In December 2020, Fisheries Minister Bernadette Jordan decided to phase out 19 factory fish farms in the Discovery Islands. The decision made a lot of people really mad. The big factory fish companies would lose money and their workers could be laid off. But those pens didn’t get restocked this year, and sea lice on wild salmon are down 90%.
Some local folks in the Discovery Islands have been studying sea lice on salmon for almost 20 years. They focus on the salmon in the Okisollo Channel because it’s basically a super-highway for salmon going back and forth to the Fraser River. They catch hundreds of small salmon every year and count the number of sea lice they’re carrying. The difference between last year and this year is remarkable.

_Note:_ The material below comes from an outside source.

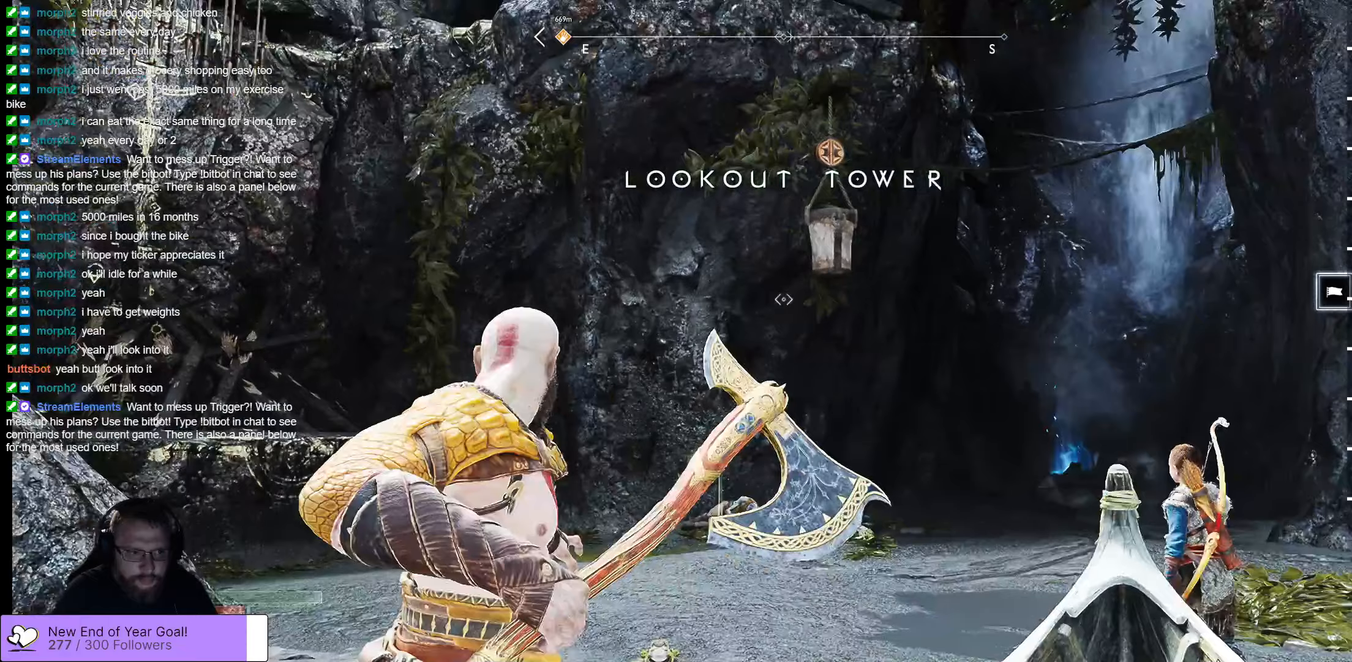
{"buttons": [], "left_stick": "center", "right_stick": "up-left", "events": [[333, "right_stick", "up-left"]]}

In the past the wild juvenile salmon leaving the river around this time of year had a particularly tough time—the channel runs past four factory farms. The wild salmon would pick up lice and viruses when they were still small and not strong enough to fend off the bugs.
But why are there so many sea lice in fish pens?
Sea lice are like regular lice. If you have a couple of kids in a big house and one gets lice, you can kill the lice before the whole house is scratching their heads.
But put that kid in the kindergarten room with 20 more kids crawling all over each other and you’d better believe they’ll all have lice by the end of the week.
Only imagine the lice were as big as chickens. And those chickens figured out how to survive every lice shampoo in the drug store. That’s what it was like to be a juvenile salmon in the Okisollo.
But the wild salmon coming through the Okisollo this year are mostly lice-free.
They aren’t quite out of the woods yet.
They’ll still have to pass by the Chancellor Channel site off Johnstone Strait, and that site is in the middle of an outbreak.
Hopefully, though, the little fish will be strong and fast enough to make it to cleaner waters without getting too many bugs on their backs.